╭─ DATA TERCATAT

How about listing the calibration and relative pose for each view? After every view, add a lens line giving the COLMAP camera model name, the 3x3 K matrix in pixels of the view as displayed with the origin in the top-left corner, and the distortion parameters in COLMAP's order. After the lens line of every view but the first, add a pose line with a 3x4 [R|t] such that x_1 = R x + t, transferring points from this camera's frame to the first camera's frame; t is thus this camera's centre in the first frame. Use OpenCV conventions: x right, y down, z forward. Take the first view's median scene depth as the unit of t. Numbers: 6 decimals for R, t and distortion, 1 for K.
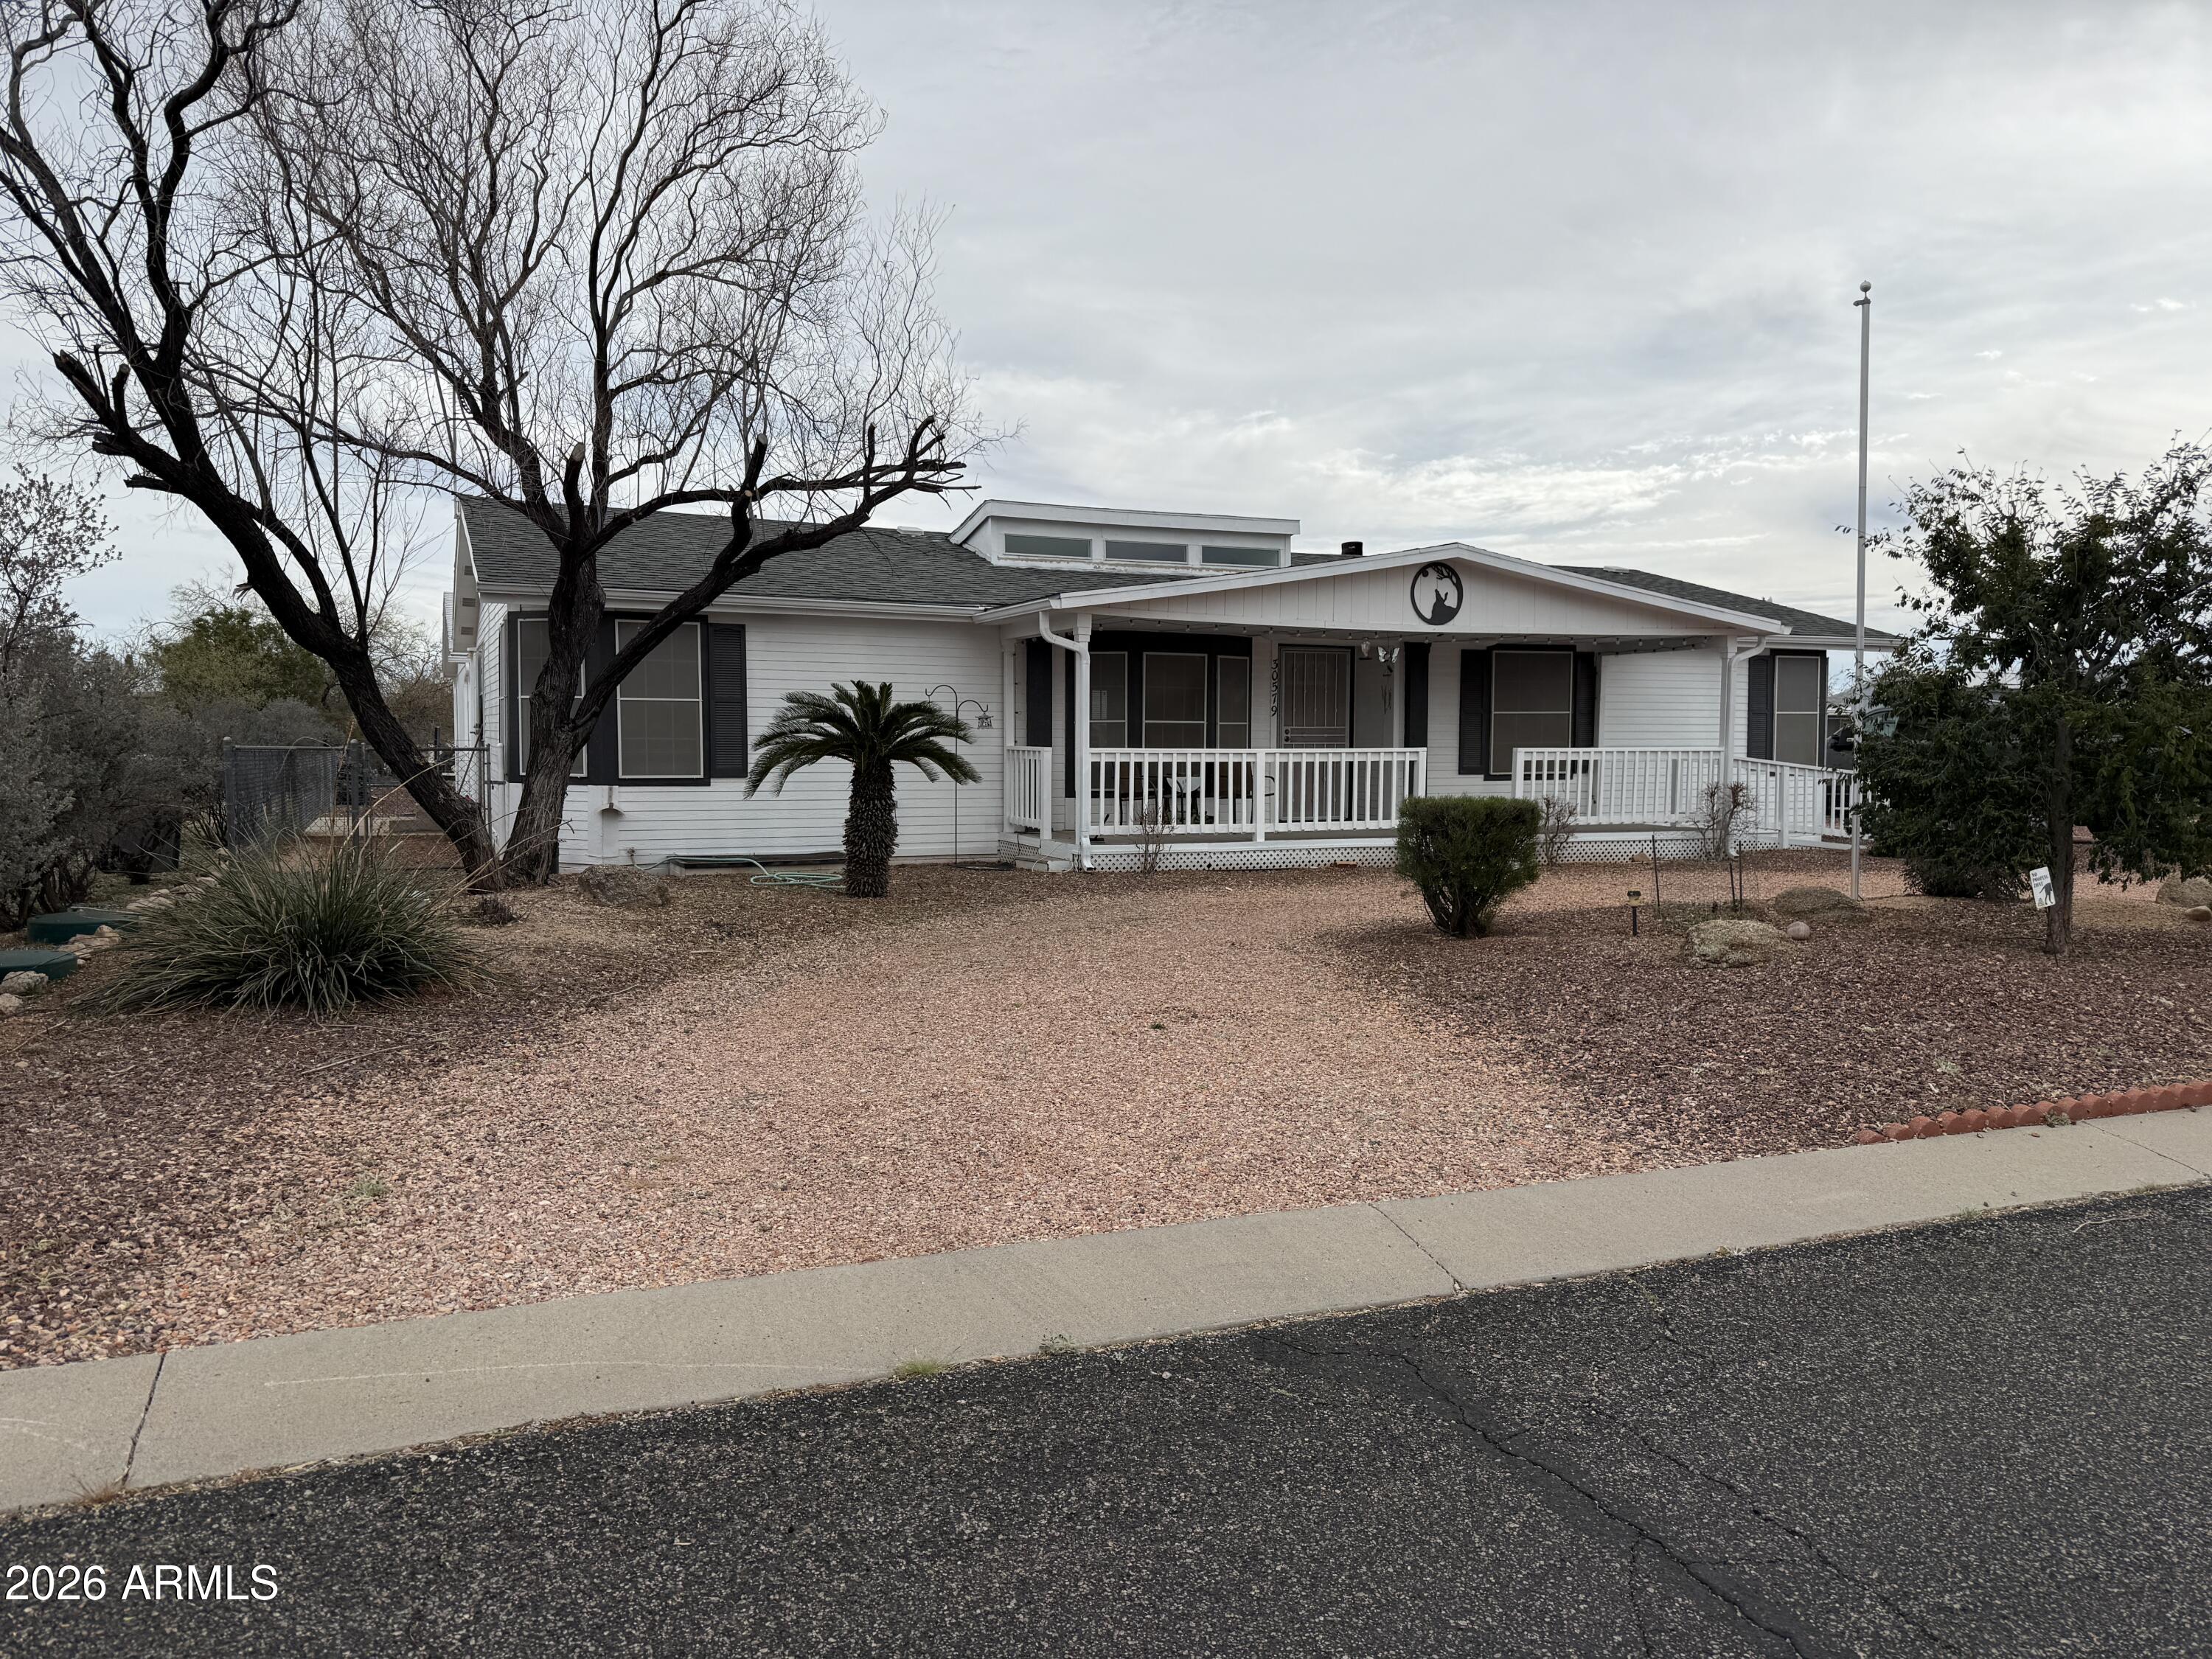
lens RADIAL K [[1677.8, 0, 1049.3], [0, 1677.8, 843.7], [0, 0, 1]] dist [0.140144, -0.188953]
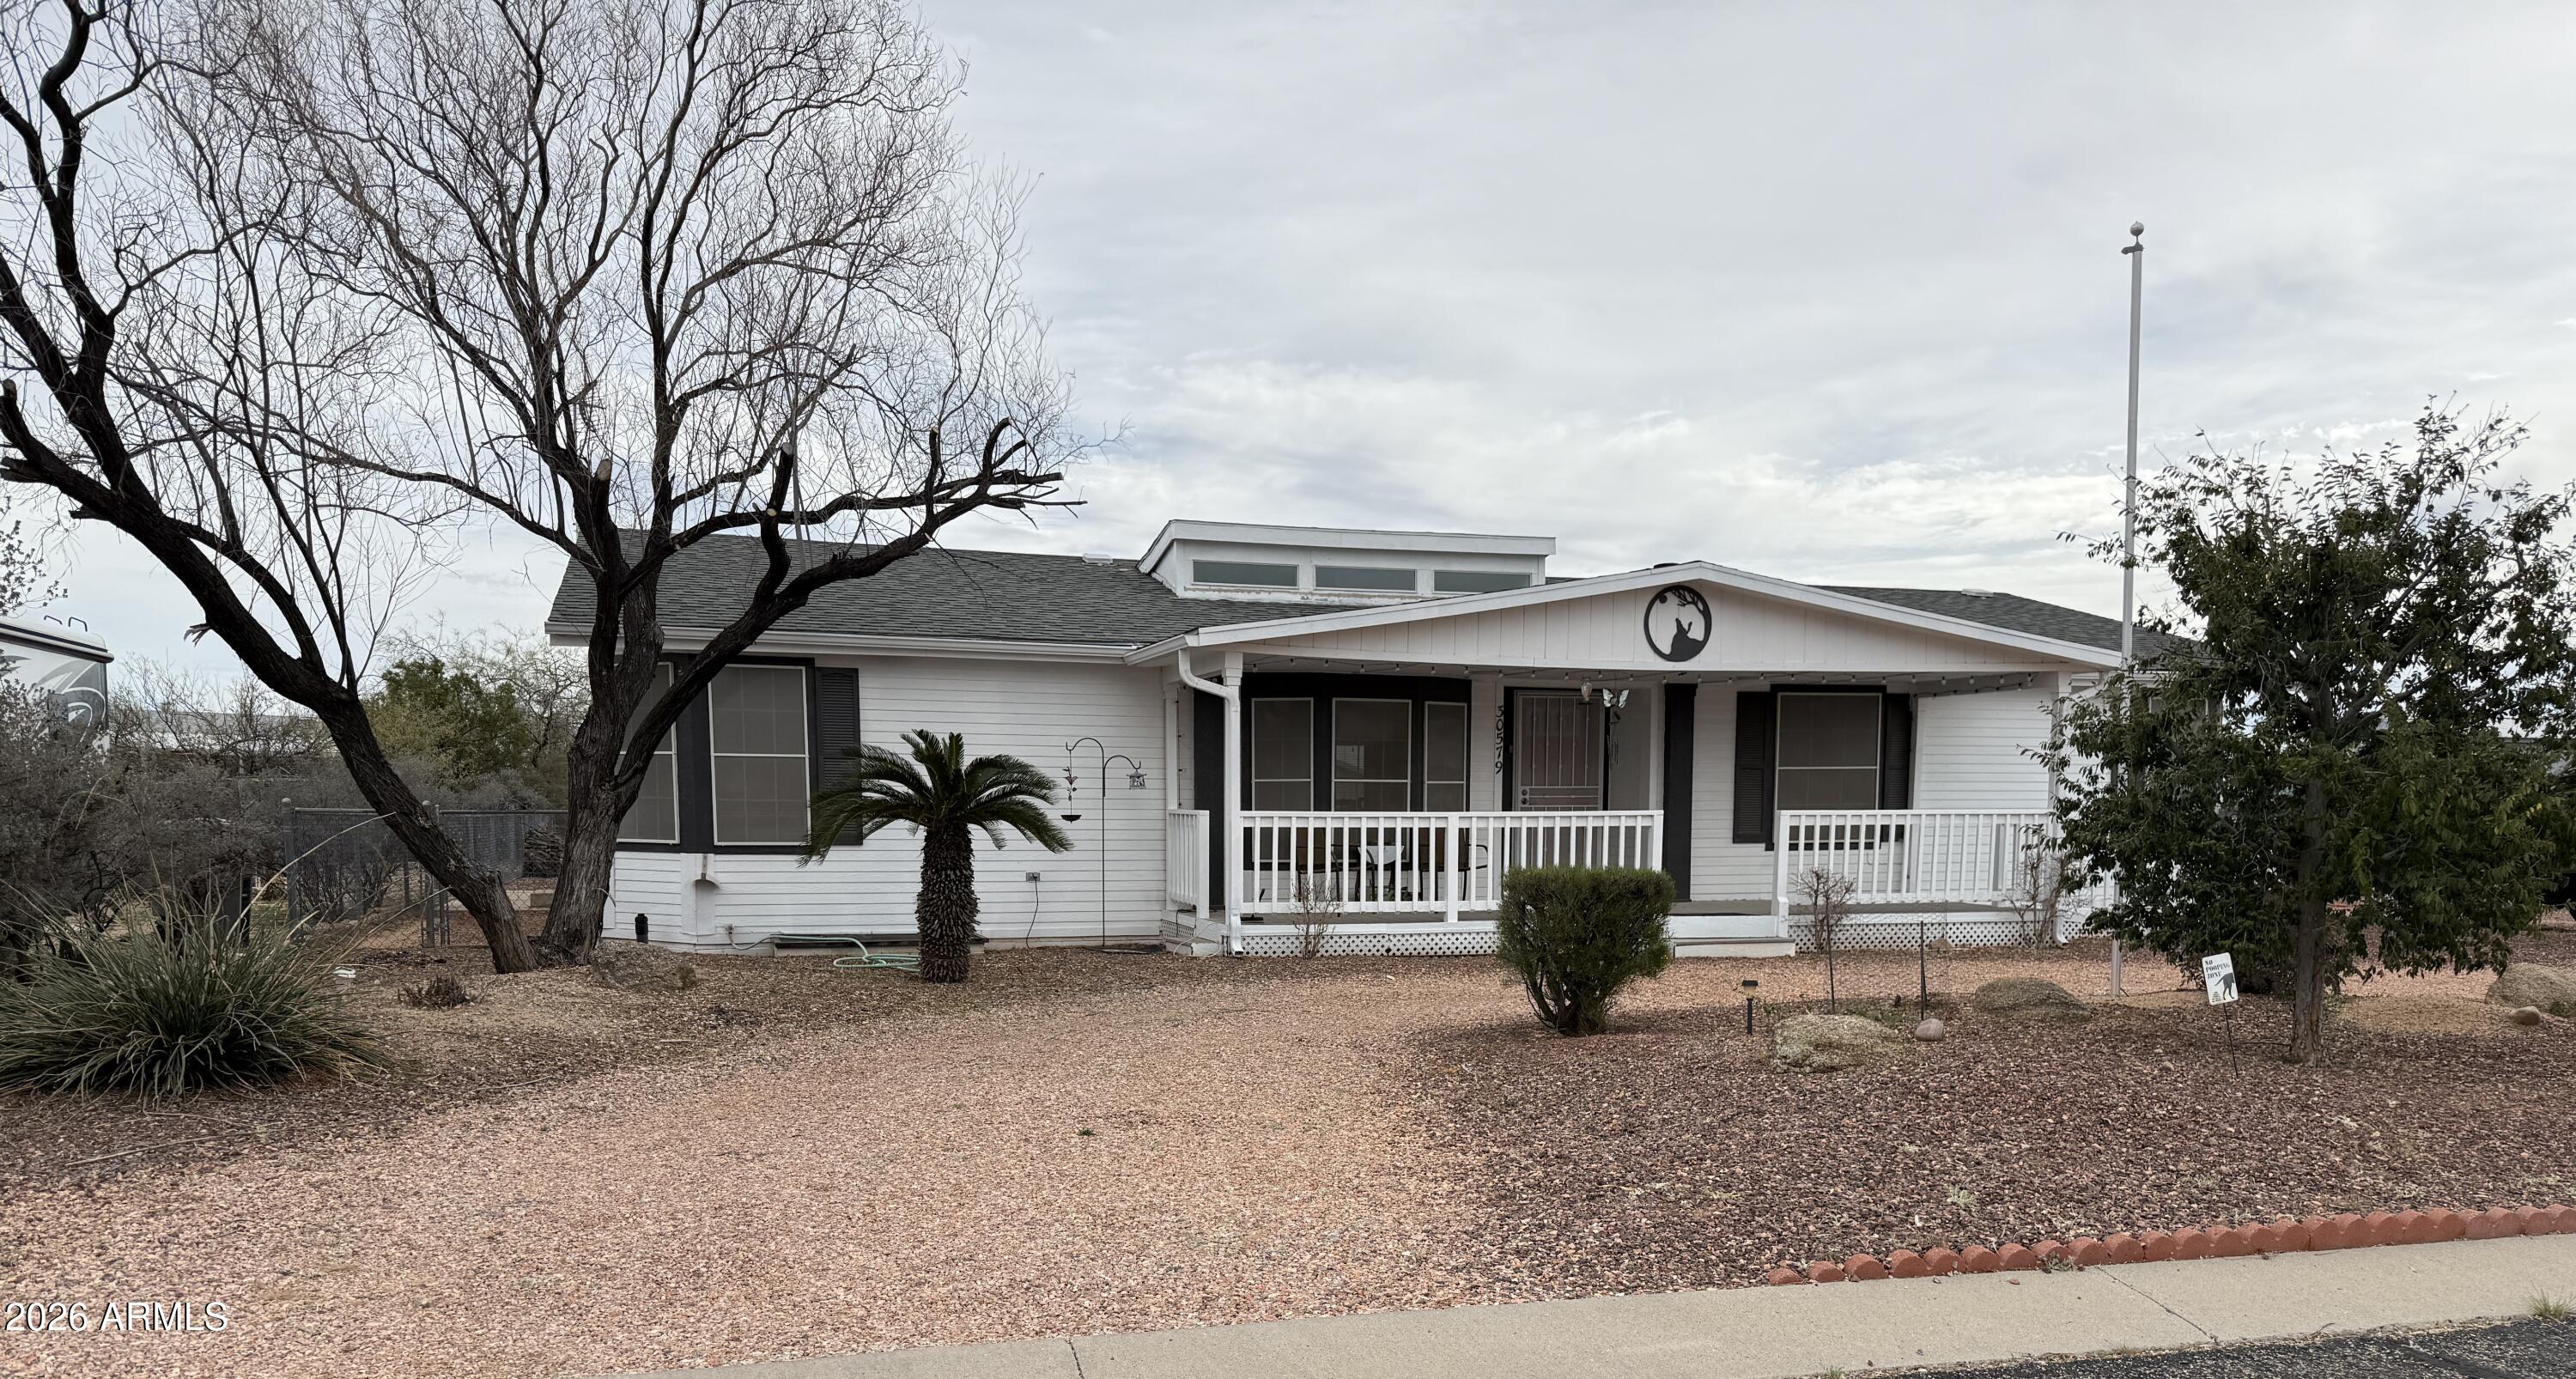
lens RADIAL K [[1937.5, 0, 1201.5], [0, 1937.5, 992.6], [0, 0, 1]] dist [0.114954, -0.160388]
pose [[0.993393, 0.009835, -0.114337, 0.117296], [-0.006040, 0.999421, 0.033486, 0.002356], [0.114600, -0.032574, 0.992877, 0.018873]]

╰─

### TUGAS:
Tuliskan kembali semua baris di atas tanpa mengubah apa pun. Gambar-gambarnya jangan dimasukkan ke dalam jawaban.

### JAWABAN LATIHAN:
How about listing the calibration and relative pose for each view? After every view, add a lens line giving the COLMAP camera model name, the 3x3 K matrix in pixels of the view as displayed with the origin in the top-left corner, and the distortion parameters in COLMAP's order. After the lens line of every view but the first, add a pose line with a 3x4 [R|t] such that x_1 = R x + t, transferring points from this camera's frame to the first camera's frame; t is thus this camera's centre in the first frame. Use OpenCV conventions: x right, y down, z forward. Take the first view's median scene depth as the unit of t. Numbers: 6 decimals for R, t and distortion, 1 for K.
lens RADIAL K [[1677.8, 0, 1049.3], [0, 1677.8, 843.7], [0, 0, 1]] dist [0.140144, -0.188953]
lens RADIAL K [[1937.5, 0, 1201.5], [0, 1937.5, 992.6], [0, 0, 1]] dist [0.114954, -0.160388]
pose [[0.993393, 0.009835, -0.114337, 0.117296], [-0.006040, 0.999421, 0.033486, 0.002356], [0.114600, -0.032574, 0.992877, 0.018873]]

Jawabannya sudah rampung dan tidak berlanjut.